Assigned task.
Copy the lines below exactly, starting with the first and finishing with the one holding "<sup>22</sup> Ibid., p. 125."; do not copy the pictures.

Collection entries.
Start of Block
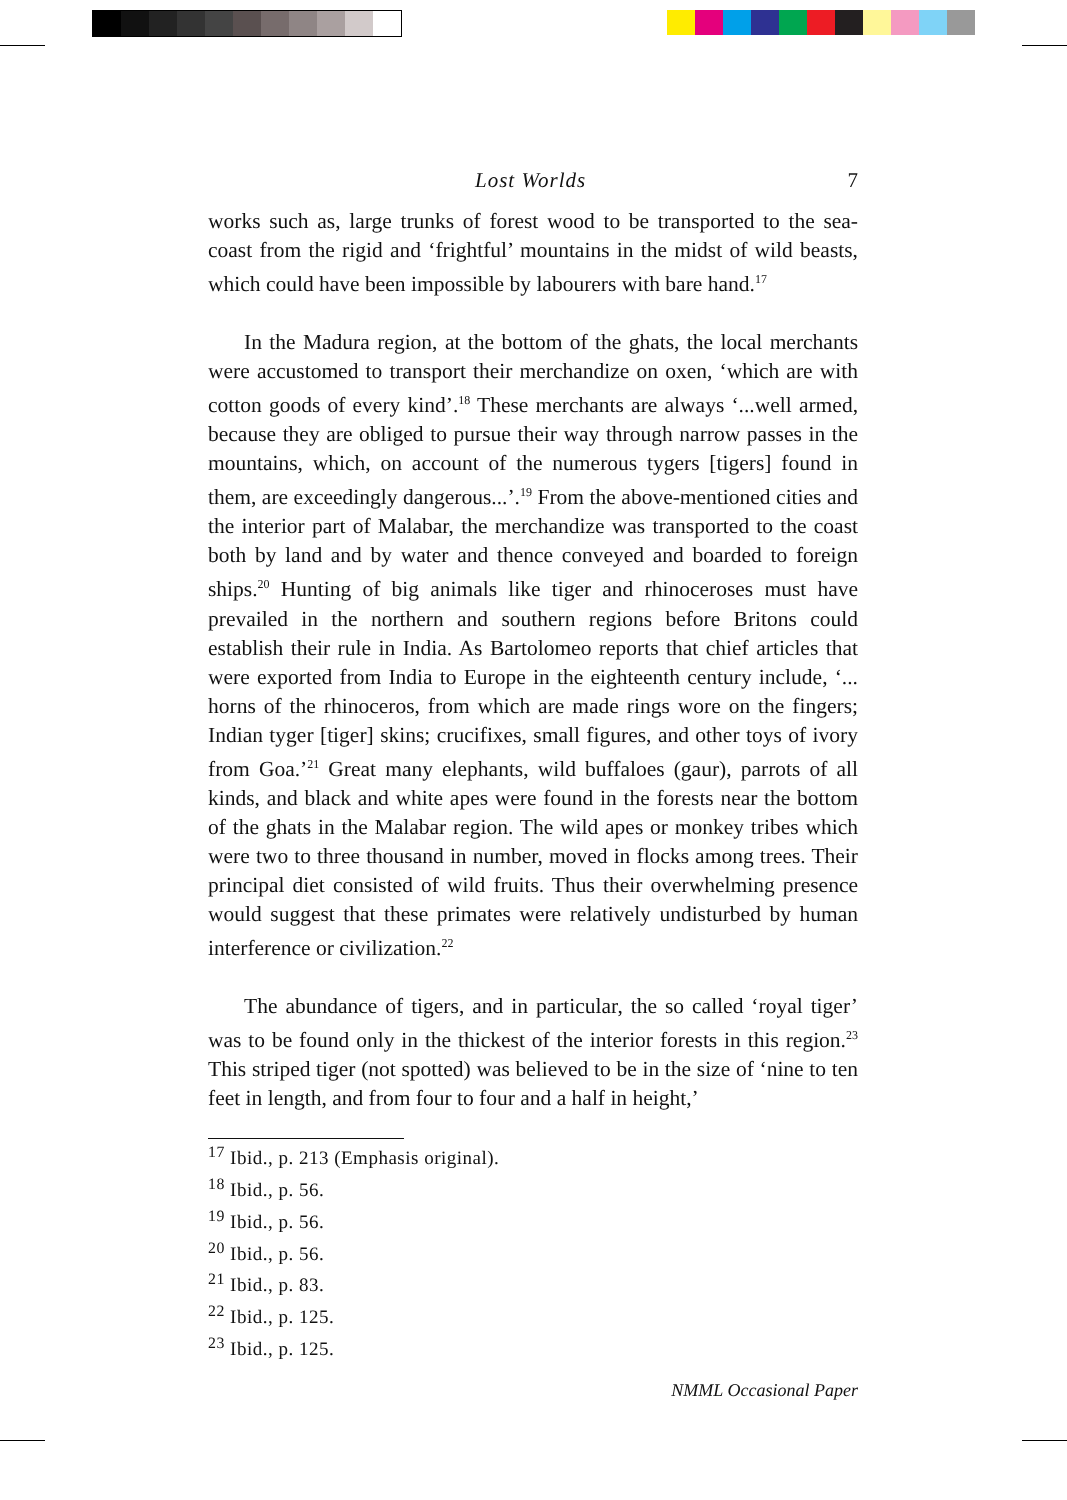Lost Worlds 7
works such as, large trunks of forest wood to be transported to the sea-coast from the rigid and ‘frightful’ mountains in the midst of wild beasts, which could have been impossible by labourers with bare hand.<sup>17</sup>
In the Madura region, at the bottom of the ghats, the local merchants were accustomed to transport their merchandize on oxen, ‘which are with cotton goods of every kind’.<sup>18</sup> These merchants are always ‘...well armed, because they are obliged to pursue their way through narrow passes in the mountains, which, on account of the numerous tygers [tigers] found in them, are exceedingly dangerous...’.<sup>19</sup> From the above-mentioned cities and the interior part of Malabar, the merchandize was transported to the coast both by land and by water and thence conveyed and boarded to foreign ships.<sup>20</sup> Hunting of big animals like tiger and rhinoceroses must have prevailed in the northern and southern regions before Britons could establish their rule in India. As Bartolomeo reports that chief articles that were exported from India to Europe in the eighteenth century include, ‘... horns of the rhinoceros, from which are made rings wore on the fingers; Indian tyger [tiger] skins; crucifixes, small figures, and other toys of ivory from Goa.’<sup>21</sup> Great many elephants, wild buffaloes (gaur), parrots of all kinds, and black and white apes were found in the forests near the bottom of the ghats in the Malabar region. The wild apes or monkey tribes which were two to three thousand in number, moved in flocks among trees. Their principal diet consisted of wild fruits. Thus their overwhelming presence would suggest that these primates were relatively undisturbed by human interference or civilization.<sup>22</sup>
The abundance of tigers, and in particular, the so called ‘royal tiger’ was to be found only in the thickest of the interior forests in this region.<sup>23</sup> This striped tiger (not spotted) was believed to be in the size of ‘nine to ten feet in length, and from four to four and a half in height,’
<sup>17</sup> Ibid., p. 213 (Emphasis original).
<sup>18</sup> Ibid., p. 56.
<sup>19</sup> Ibid., p. 56.
<sup>20</sup> Ibid., p. 56.
<sup>21</sup> Ibid., p. 83.
<sup>22</sup> Ibid., p. 125.
<sup>23</sup> Ibid., p. 125.
NMML Occasional Paper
End of Block
Answer box.
Lost Worlds 7
works such as, large trunks of forest wood to be transported to the sea-coast from the rigid and ‘frightful’ mountains in the midst of wild beasts, which could have been impossible by labourers with bare hand.<sup>17</sup>
In the Madura region, at the bottom of the ghats, the local merchants were accustomed to transport their merchandize on oxen, ‘which are with cotton goods of every kind’.<sup>18</sup> These merchants are always ‘...well armed, because they are obliged to pursue their way through narrow passes in the mountains, which, on account of the numerous tygers [tigers] found in them, are exceedingly dangerous...’.<sup>19</sup> From the above-mentioned cities and the interior part of Malabar, the merchandize was transported to the coast both by land and by water and thence conveyed and boarded to foreign ships.<sup>20</sup> Hunting of big animals like tiger and rhinoceroses must have prevailed in the northern and southern regions before Britons could establish their rule in India. As Bartolomeo reports that chief articles that were exported from India to Europe in the eighteenth century include, ‘... horns of the rhinoceros, from which are made rings wore on the fingers; Indian tyger [tiger] skins; crucifixes, small figures, and other toys of ivory from Goa.’<sup>21</sup> Great many elephants, wild buffaloes (gaur), parrots of all kinds, and black and white apes were found in the forests near the bottom of the ghats in the Malabar region. The wild apes or monkey tribes which were two to three thousand in number, moved in flocks among trees. Their principal diet consisted of wild fruits. Thus their overwhelming presence would suggest that these primates were relatively undisturbed by human interference or civilization.<sup>22</sup>
The abundance of tigers, and in particular, the so called ‘royal tiger’ was to be found only in the thickest of the interior forests in this region.<sup>23</sup> This striped tiger (not spotted) was believed to be in the size of ‘nine to ten feet in length, and from four to four and a half in height,’
<sup>17</sup> Ibid., p. 213 (Emphasis original).
<sup>18</sup> Ibid., p. 56.
<sup>19</sup> Ibid., p. 56.
<sup>20</sup> Ibid., p. 56.
<sup>21</sup> Ibid., p. 83.
<sup>22</sup> Ibid., p. 125.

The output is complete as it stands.